Unlike YouTube, Hulu isn’t plagued by copyright concerns and doesn’t need to worry about questionable user-generated content. More importantly, all of its content appeals to advertisers.
As Chris B. Allen, director of video innovation at Starcom told Forbes, “most of the momentum now is for ads within full episodes run on the TV networks’ sites, such as NBC and Fox’s Hulu, ABC.com and CBS.com. It’s a format that advertisers understand.”
But understanding the format is just a modicum of the business advantage Hulu has over YouTube. In contrast to much of YouTube’s videos, Hulu’s content doesn’t cross as many lines of decency and demographics are readily available. (Albeit, Google did launch Insight, its video statistics service, to help with demographic information).
If YouTube has shown us anything, it proves that there is a huge market for user-generated content. But from a business standpoint, professional content is the place where advertisers want to spend money and how video sites will solidify their financial position. Athough Hulu will probably never grow to the size of YouTube and Google can use that size to its advantage, Hulu’s own advantage is its ability to draw advertisers to the content that more effectively attracts their target audience.
The heart of the issue is the value of mainstream versus niche buys. Advertisers want to place ads on videos that they know their target audience is watching. YouTube has started to make a push for professional content as of late, including a deal with Family Guy creator, Seth MacFarlane. But it needs to work harder to solve the problem of making money from its costly user-generated content, which is not only the vast majority of its videos, but also the content that most advertisers don’t want any part of.
In contrast, Hulu is the epitome of a video site that has capitalized on the inertia of the industry by providing users with content they know and can enjoy, while making it a service that would appeal to practically any advertiser.
Advertisers are throwing money at Web video, but who is going to capture that growth?. According to eMarketer, online video advertising will amount to $1.35 billion this year and Google, a company that controls more than 30 percent of the U.S. video market, can only attract 15 percent of advertising spending this year. As more advertisers look to spend money on online videos and continue their search for professional content with dependable demographics data, Hulu could become the service of choice.
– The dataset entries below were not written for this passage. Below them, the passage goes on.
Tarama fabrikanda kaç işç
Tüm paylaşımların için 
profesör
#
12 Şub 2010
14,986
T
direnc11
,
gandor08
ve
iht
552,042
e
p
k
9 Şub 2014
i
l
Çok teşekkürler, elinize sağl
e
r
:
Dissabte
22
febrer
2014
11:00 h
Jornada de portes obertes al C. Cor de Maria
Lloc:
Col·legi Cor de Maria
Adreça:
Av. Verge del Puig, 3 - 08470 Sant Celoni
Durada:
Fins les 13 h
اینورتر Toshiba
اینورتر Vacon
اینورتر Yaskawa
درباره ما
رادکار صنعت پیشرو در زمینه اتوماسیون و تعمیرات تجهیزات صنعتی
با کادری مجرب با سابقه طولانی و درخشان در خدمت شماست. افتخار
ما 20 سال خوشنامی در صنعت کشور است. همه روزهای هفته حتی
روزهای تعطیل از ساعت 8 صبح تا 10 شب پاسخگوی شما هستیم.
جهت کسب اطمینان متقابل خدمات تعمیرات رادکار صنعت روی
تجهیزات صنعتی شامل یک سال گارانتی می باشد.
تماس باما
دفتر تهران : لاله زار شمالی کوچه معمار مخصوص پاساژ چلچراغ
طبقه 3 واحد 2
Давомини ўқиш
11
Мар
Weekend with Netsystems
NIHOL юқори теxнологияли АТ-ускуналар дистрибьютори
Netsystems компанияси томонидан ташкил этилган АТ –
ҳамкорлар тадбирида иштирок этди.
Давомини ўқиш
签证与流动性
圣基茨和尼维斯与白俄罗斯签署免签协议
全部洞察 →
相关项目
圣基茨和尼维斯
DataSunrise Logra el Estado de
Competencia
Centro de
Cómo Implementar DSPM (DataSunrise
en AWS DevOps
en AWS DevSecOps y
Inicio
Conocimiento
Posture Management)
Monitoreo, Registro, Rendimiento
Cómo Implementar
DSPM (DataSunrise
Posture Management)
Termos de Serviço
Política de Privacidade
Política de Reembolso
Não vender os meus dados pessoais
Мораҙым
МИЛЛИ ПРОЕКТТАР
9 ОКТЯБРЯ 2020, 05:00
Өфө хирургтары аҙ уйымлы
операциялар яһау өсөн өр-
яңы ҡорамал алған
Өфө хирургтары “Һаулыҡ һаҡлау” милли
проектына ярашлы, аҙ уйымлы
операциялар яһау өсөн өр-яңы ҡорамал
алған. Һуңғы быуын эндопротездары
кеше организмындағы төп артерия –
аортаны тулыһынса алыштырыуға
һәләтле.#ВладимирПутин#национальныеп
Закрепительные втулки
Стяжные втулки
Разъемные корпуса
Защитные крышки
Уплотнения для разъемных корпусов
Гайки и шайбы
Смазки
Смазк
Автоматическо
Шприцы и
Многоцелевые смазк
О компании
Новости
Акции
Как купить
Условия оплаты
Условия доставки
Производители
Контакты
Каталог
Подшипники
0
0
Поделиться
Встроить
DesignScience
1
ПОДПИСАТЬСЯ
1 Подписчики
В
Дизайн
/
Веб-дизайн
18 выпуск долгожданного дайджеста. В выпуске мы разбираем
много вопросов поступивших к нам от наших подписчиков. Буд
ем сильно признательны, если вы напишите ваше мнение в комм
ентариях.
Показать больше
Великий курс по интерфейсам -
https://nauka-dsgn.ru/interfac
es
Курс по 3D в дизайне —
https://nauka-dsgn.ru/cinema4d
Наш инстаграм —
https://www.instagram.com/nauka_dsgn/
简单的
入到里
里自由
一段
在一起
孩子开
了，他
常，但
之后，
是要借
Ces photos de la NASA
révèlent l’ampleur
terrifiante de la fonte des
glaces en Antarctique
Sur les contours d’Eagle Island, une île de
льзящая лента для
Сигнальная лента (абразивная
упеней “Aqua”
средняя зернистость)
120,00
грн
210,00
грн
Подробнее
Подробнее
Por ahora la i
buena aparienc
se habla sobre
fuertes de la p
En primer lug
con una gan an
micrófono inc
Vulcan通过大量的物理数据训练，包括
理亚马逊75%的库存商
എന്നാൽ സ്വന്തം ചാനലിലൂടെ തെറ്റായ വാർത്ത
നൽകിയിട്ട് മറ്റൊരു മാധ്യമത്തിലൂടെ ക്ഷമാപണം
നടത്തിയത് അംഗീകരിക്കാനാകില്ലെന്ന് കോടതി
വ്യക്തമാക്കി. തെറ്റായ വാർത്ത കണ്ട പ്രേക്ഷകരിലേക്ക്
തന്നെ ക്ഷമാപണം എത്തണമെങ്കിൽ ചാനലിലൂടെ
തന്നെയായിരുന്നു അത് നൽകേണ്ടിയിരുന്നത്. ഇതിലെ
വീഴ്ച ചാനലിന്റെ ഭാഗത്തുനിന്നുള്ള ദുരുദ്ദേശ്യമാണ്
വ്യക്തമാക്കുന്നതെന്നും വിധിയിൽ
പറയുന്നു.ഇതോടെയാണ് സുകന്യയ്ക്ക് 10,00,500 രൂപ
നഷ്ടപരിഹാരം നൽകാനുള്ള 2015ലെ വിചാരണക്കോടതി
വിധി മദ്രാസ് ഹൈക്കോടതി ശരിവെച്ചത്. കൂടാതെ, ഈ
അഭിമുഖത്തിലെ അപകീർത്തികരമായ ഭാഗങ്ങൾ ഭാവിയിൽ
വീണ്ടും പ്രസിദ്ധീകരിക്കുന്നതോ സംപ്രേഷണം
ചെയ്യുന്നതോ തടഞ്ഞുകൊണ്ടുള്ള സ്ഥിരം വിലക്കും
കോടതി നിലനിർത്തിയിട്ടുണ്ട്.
We can’t forget that Hulu is still in its infancy and quite a bit can happen between now and when it becomes a more powerful brand. But we also can’t forget that it’s quickly becoming the place where TV and film studios – organizations that have historically distrusted the Web – want to place content for free on the Internet. We also can’t forget that YouTube is public enemy number one for those studios because it was once (and still is, to some extent) a haven for copyright infringement.
All Google needs to do to ward off the Hulu threat is to make a little bit more of its video inventory appealing to advertisers. Not much, maybe 10 percent.
But if Google doesn’t lure more professional content as quickly as possible and do its best to monetize user-generated content, Hulu will gain ground financially and could solidify itself as a big money maker in the industry. Perhaps even bigger than YouTube. All the while, Google will keep spending millions each quarter to pay for YouTube and desperately search for business models that will one day hopefully see it turn a profit, while NBC and the rest laugh all the way to the bank.